REQUIRED WORK
Find the lines in the records that carry the word "HiPro". Copy each one.

====

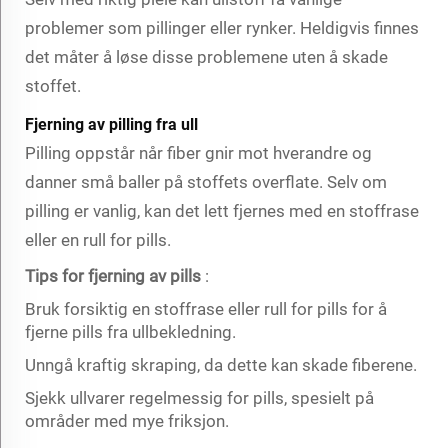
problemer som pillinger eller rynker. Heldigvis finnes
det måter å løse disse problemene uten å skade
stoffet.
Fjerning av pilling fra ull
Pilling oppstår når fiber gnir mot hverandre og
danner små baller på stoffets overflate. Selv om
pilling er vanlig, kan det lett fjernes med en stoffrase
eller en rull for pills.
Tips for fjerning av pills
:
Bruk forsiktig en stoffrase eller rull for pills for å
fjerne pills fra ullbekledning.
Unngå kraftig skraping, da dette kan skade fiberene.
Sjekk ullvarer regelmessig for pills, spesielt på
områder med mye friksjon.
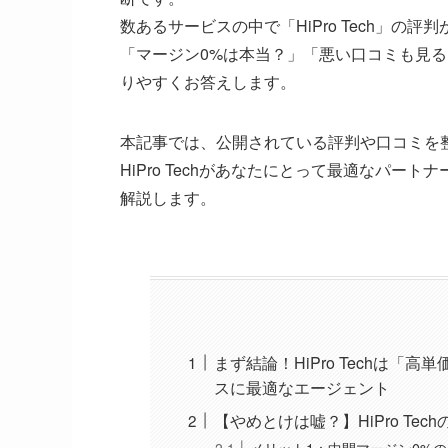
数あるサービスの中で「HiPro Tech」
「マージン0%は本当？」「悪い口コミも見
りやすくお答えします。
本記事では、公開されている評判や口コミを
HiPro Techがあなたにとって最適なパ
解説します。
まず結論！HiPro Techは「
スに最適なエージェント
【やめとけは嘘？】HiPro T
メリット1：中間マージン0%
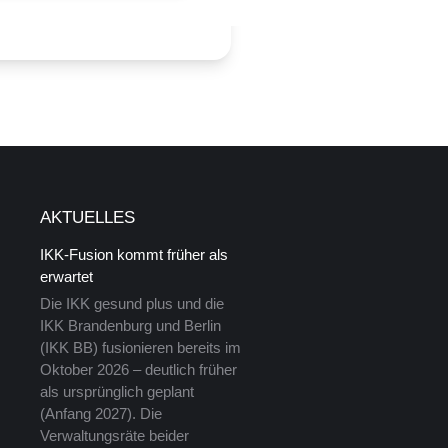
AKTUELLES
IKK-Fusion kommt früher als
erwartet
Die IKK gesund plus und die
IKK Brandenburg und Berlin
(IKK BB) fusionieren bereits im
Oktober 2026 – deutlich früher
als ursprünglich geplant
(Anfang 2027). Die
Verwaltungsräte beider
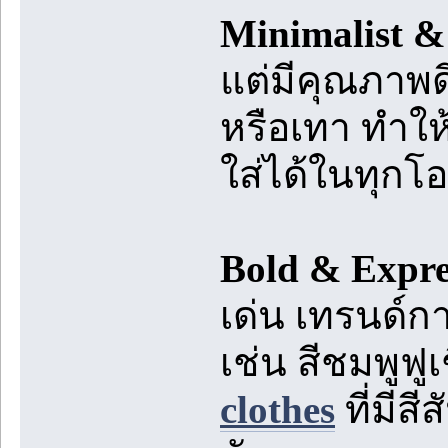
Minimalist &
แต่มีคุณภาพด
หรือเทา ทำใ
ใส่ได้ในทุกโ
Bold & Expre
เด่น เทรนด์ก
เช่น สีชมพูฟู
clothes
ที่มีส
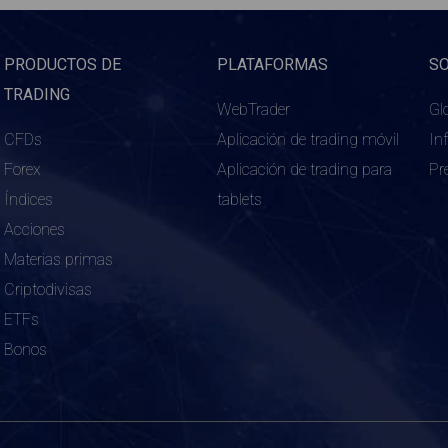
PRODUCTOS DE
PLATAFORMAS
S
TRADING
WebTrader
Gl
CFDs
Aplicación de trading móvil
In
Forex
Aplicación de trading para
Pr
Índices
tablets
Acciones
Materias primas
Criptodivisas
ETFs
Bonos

====

EXERCISE OUTPUT
数あるサービスの中で「HiPro Tech」
HiPro Techがあなたにとって最適なパ
まず結論！HiPro Techは「
【やめとけは嘘？】HiPro T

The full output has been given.